6.İlaç tedavisi ve ameliyat dışında reflüde uygulanan başka yöntemler var mıdır?
Son yıllarda reflü hastalarında ilaç tedavisi ve cerrahi dışında tedavi yöntemi olarak endoskopik tedaviler geliştirilmiştir. Bu yöntemlerde amaç cerrahidekine benzer şekilde yemek borusu ile midenin birleştiği alanı sıkılaştırmak ve mide içeriğinin yemek borusuna kaçışını engellemektir. Ancak bu tedavi yöntemleri yenidir ve uzun süreli sonuçları bilinmemektedir, bu nedenle de her hastaya önerilmemektedir. Endoskopik yöntemler çok sınırlı sayıda hasta grubuna uygulanmış tekniklerdir.En önemli sorun ise bu tekniklerin güvenirliğinin gastroenteroloji camiasının geniş bir kısmı tarafından kabul görmemesidir.İşlemlere bağlı göğüs ağrısı, yemek borusunda delinme bildirilmiştir.
Gatekeeper ,Endocinch ve Enteryx adlı endoskopik yöntemler başarısız ve/veya kabul edilemez yan etkiler nedeni ile terk edildi. Son beş yılda geliştirilen yöntemler içinde Plicator teknolojisi sayılabilir. Endoskopik olarak yapılan kontrol sonrasında Plicator cihazı ile girilerek mide kapak mekanizmasındaki yapısal bozukluk mide içinden konulan bir ya da iki dikiş ile onarılıyor.Ülkemizde uygulanan diğer bir endoskopik yöntem Radyofrekans enerji (Stretta yöntemi) uygulamasıdır.

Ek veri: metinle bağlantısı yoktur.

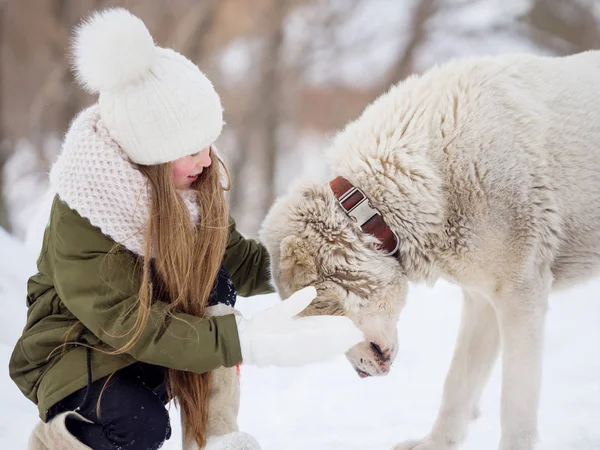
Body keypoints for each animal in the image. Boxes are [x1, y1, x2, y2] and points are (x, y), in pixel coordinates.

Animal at [258, 51, 600, 448]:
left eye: (315, 316)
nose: (361, 376)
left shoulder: (522, 297)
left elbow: (515, 405)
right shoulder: (482, 301)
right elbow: (457, 385)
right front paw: (434, 444)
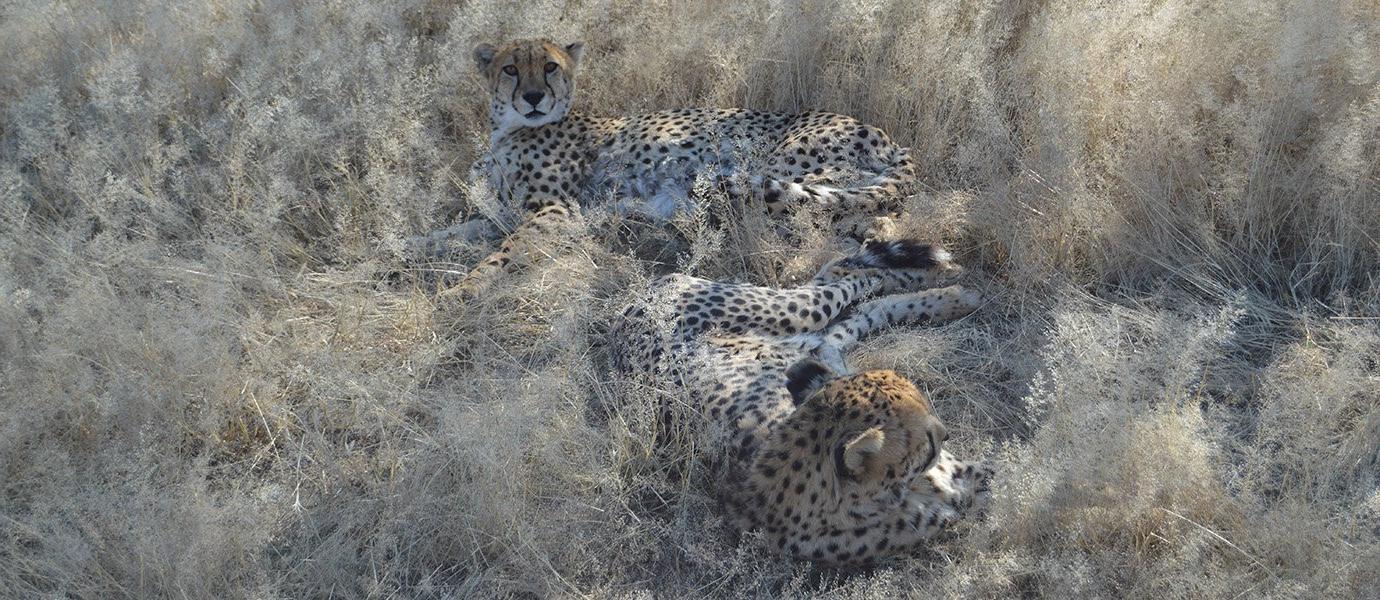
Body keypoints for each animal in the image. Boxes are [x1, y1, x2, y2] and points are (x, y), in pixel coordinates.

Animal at [441, 37, 916, 297]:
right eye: (510, 69)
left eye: (550, 67)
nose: (534, 97)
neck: (508, 130)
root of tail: (882, 133)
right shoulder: (502, 214)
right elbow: (452, 233)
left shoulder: (556, 211)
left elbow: (504, 252)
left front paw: (464, 290)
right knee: (871, 217)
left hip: (771, 174)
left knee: (823, 220)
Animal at [615, 238, 993, 562]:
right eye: (926, 439)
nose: (945, 433)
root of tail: (631, 306)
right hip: (801, 322)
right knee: (854, 292)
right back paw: (948, 288)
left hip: (799, 324)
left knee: (850, 280)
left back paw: (946, 287)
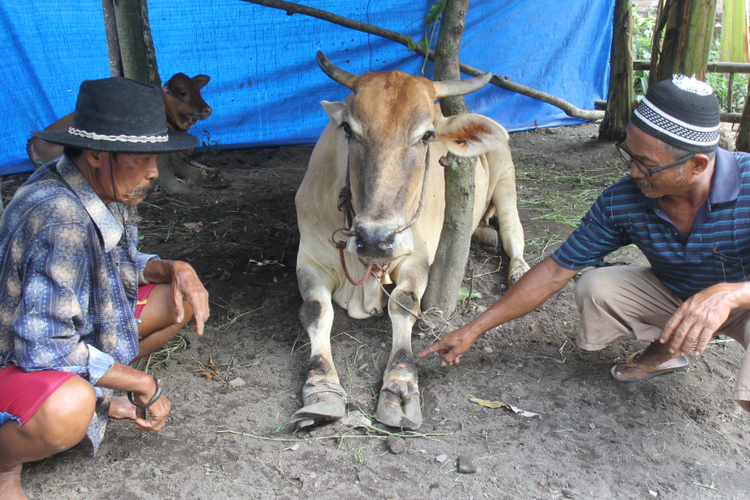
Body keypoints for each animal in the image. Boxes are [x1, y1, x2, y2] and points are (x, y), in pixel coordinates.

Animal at [290, 53, 532, 430]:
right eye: (349, 129)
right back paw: (486, 235)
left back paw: (518, 269)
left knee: (512, 227)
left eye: (427, 135)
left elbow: (403, 305)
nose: (376, 239)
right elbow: (316, 309)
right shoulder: (309, 260)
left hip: (507, 177)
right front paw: (321, 387)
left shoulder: (415, 257)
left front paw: (401, 385)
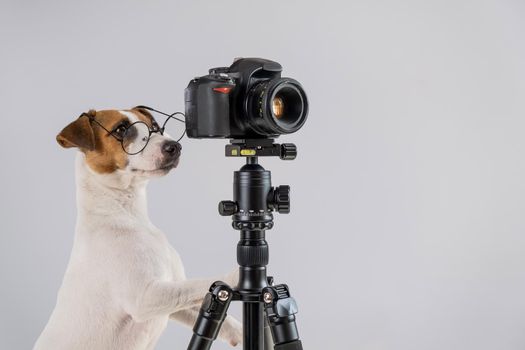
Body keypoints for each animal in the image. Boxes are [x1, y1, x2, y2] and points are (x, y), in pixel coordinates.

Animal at [33, 107, 243, 350]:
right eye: (121, 129)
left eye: (155, 127)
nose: (174, 146)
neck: (128, 214)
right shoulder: (145, 298)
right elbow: (201, 284)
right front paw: (236, 275)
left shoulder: (172, 302)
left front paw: (242, 332)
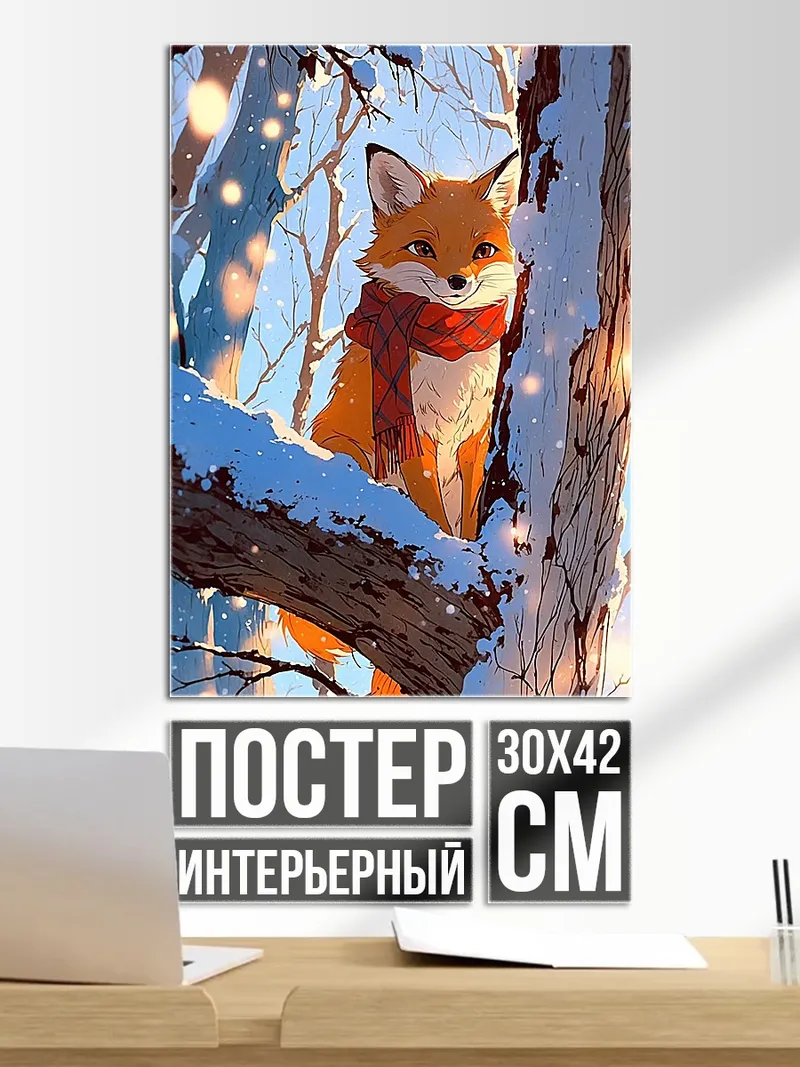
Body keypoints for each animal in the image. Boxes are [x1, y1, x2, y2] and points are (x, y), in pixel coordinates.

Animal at [282, 143, 520, 695]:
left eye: (483, 251)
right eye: (423, 248)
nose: (458, 281)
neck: (448, 351)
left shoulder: (474, 437)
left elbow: (468, 513)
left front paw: (470, 550)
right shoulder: (417, 439)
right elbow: (433, 514)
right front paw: (452, 562)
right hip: (351, 450)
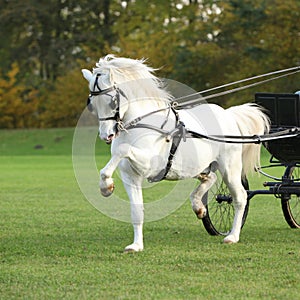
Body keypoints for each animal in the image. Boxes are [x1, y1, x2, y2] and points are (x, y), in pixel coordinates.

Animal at [81, 55, 270, 252]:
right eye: (91, 104)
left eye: (112, 102)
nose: (107, 135)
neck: (142, 123)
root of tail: (227, 114)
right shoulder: (130, 175)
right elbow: (136, 210)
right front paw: (136, 245)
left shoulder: (149, 165)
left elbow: (122, 150)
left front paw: (106, 187)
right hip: (199, 166)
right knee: (210, 178)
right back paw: (198, 206)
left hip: (230, 168)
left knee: (240, 197)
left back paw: (232, 236)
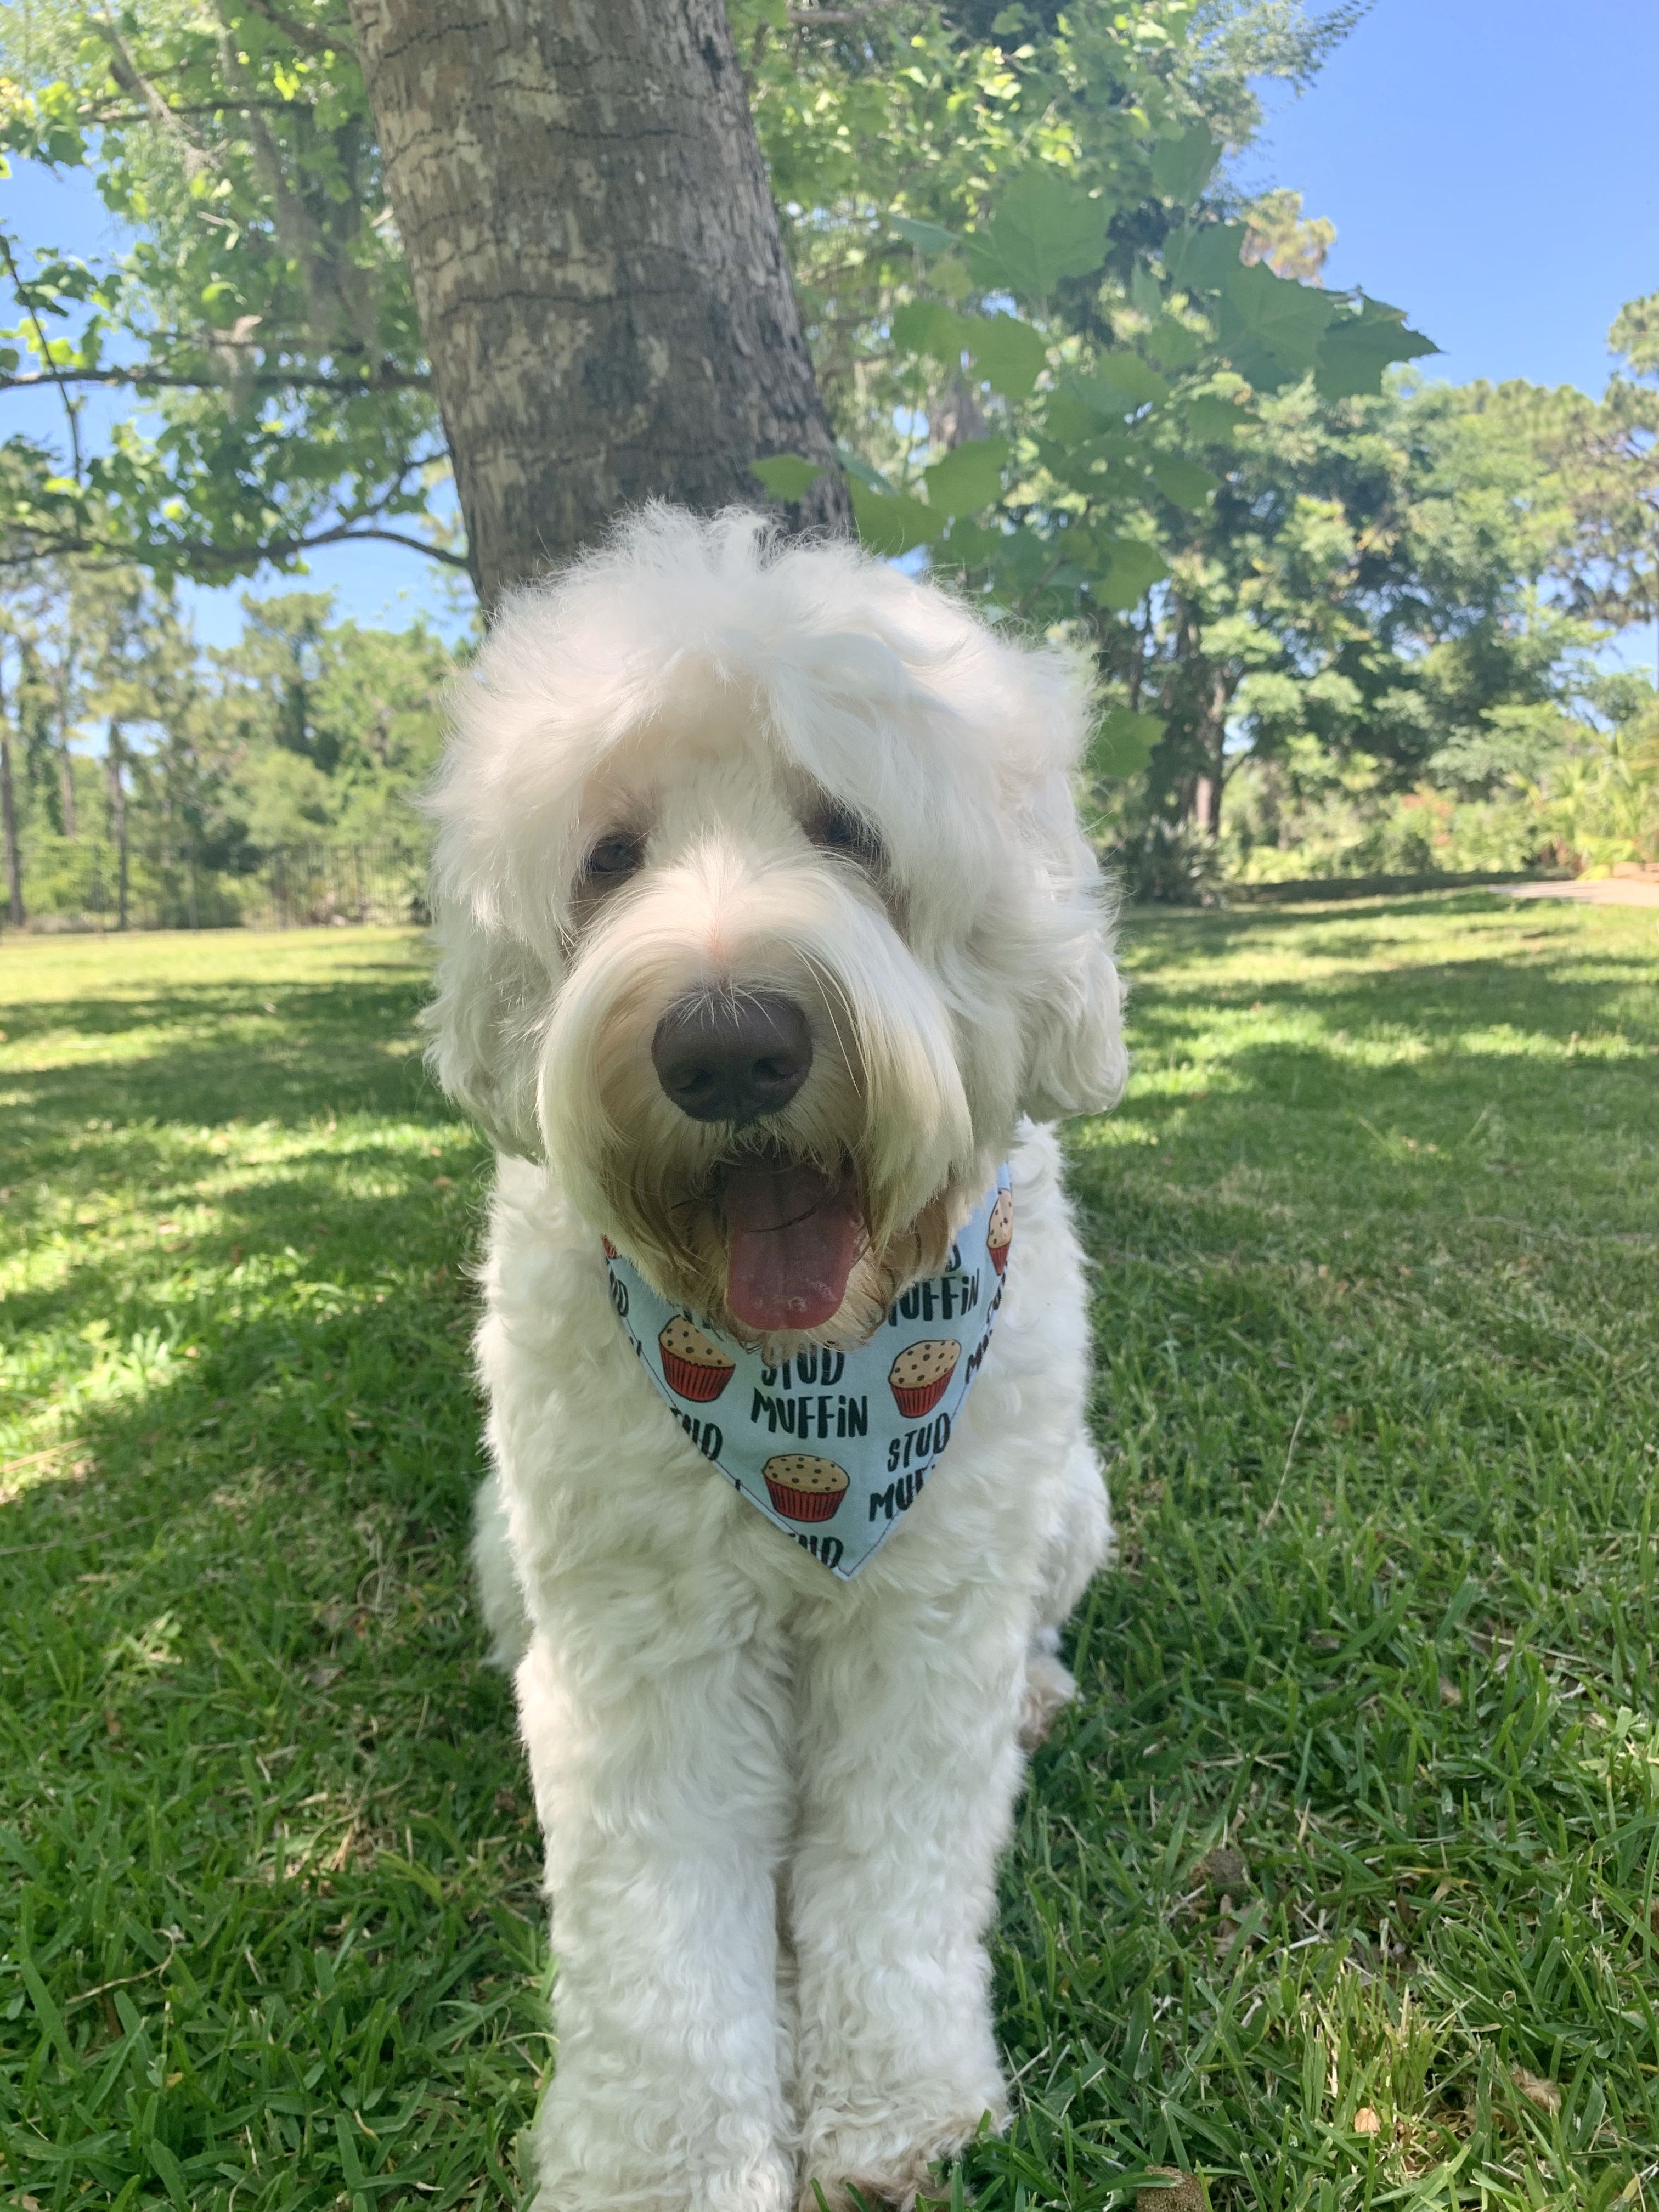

Radyofrekans enerji uygulaması (Stretta yöntemi):
Stretta yöntemi endoskopik olarak ; uç kısmında şişirilebilir bir balon ve balonun etrafında çok sayıda kontrol edilebilir iğneler olan özel olarak tasarlanmış fleksibl bir katater aracılığıyla yemek borusunun mideyle bileşke bölgesine kas tabakasının içine çepeçevre radyofrekans ısı enerjisi verilerek bağ dokusunun sentezi uyarılır. Bu işlemle ince ve gevşek olan bu bölgenin kalınlaşarak kasılmasının sağlanması amaçlanır. Bu kalınlaşma ve kasılma süreci 6 ayı bulur. İşlemin tamamlanması ortalama 1 saat sürer.
Bu tedaviden sonra hastaların ortalama %70’nin ilaç kullanımına gerek duymadıkları veya sadece ihtiyaç halinde ilaç kullandıkları saptanmıştır.Ancak bu işlem esnasında yemek borusunda delinme ve çok nadir de olsa aspirasyona bağlı ölüm bildirilmiştir.Bu işlem ülkemizde birkaç merkezde uygulanmaktadır.İşlemin ücretini devlet karşılamıyor.Hastaların kendisi ödemeyi yapmaktadır.Nisbeten pahalı bir işlemdir.
SON SÖZ: Benim kişisel görüşüm; REFLÜ tedavisinde ameliyat kesin çözüm değildir !!!